● Exercise instructions
Can you lay out every line of the records below as a Markdown table, with a "Row" column holding the row number and a "Line" column holding the text, leaving out blank lines?
** Opening Supplied records block **
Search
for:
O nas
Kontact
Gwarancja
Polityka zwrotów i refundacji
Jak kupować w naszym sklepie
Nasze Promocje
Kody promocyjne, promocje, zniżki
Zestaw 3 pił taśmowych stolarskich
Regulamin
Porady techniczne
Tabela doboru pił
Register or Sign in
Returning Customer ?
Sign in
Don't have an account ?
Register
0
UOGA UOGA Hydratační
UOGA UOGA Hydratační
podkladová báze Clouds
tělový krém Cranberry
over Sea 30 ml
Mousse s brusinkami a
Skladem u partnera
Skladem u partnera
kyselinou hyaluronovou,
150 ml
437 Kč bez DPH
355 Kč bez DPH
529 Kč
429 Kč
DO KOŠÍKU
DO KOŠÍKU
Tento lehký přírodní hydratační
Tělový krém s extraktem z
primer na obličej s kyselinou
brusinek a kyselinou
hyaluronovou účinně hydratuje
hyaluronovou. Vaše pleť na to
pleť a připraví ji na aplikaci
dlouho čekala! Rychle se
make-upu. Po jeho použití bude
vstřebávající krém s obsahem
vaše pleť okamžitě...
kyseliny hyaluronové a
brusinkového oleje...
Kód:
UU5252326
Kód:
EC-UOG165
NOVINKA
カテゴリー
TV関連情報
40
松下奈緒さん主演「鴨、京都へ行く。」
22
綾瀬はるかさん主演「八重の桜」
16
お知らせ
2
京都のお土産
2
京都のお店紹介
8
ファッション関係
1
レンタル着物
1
** Closing Supplied records block **
● Exercise answer
| Row | Line |
|---|---|
| 1 | Search |
| 2 | for: |
| 3 | O nas |
| 4 | Kontact |
| 5 | Gwarancja |
| 6 | Polityka zwrotów i refundacji |
| 7 | Jak kupować w naszym sklepie |
| 8 | Nasze Promocje |
| 9 | Kody promocyjne, promocje, zniżki |
| 10 | Zestaw 3 pił taśmowych stolarskich |
| 11 | Regulamin |
| 12 | Porady techniczne |
| 13 | Tabela doboru pił |
| 14 | Register or Sign in |
| 15 | Returning Customer ? |
| 16 | Sign in |
| 17 | Don't have an account ? |
| 18 | Register |
| 19 | 0 |
| 20 | UOGA UOGA Hydratační |
| 21 | UOGA UOGA Hydratační |
| 22 | podkladová báze Clouds |
| 23 | tělový krém Cranberry |
| 24 | over Sea 30 ml |
| 25 | Mousse s brusinkami a |
| 26 | Skladem u partnera |
| 27 | Skladem u partnera |
| 28 | kyselinou hyaluronovou, |
| 29 | 150 ml |
| 30 | 437 Kč bez DPH |
| 31 | 355 Kč bez DPH |
| 32 | 529 Kč |
| 33 | 429 Kč |
| 34 | DO KOŠÍKU |
| 35 | DO KOŠÍKU |
| 36 | Tento lehký přírodní hydratační |
| 37 | Tělový krém s extraktem z |
| 38 | primer na obličej s kyselinou |
| 39 | brusinek a kyselinou |
| 40 | hyaluronovou účinně hydratuje |
| 41 | hyaluronovou. Vaše pleť na to |
| 42 | pleť a připraví ji na aplikaci |
| 43 | dlouho čekala! Rychle se |
| 44 | make-upu. Po jeho použití bude |
| 45 | vstřebávající krém s obsahem |
| 46 | vaše pleť okamžitě... |
| 47 | kyseliny hyaluronové a |
| 48 | brusinkového oleje... |
| 49 | Kód: |
| 50 | UU5252326 |
| 51 | Kód: |
| 52 | EC-UOG165 |
| 53 | NOVINKA |
| 54 | カテゴリー |
| 55 | TV関連情報 |
| 56 | 40 |
| 57 | 松下奈緒さん主演「鴨、京都へ行く。」 |
| 58 | 22 |
| 59 | 綾瀬はるかさん主演「八重の桜」 |
| 60 | 16 |
| 61 | お知らせ |
| 62 | 2 |
| 63 | 京都のお土産 |
| 64 | 2 |
| 65 | 京都のお店紹介 |
| 66 | 8 |
| 67 | ファッション関係 |
| 68 | 1 |
| 69 | レンタル着物 |
| 70 | 1 |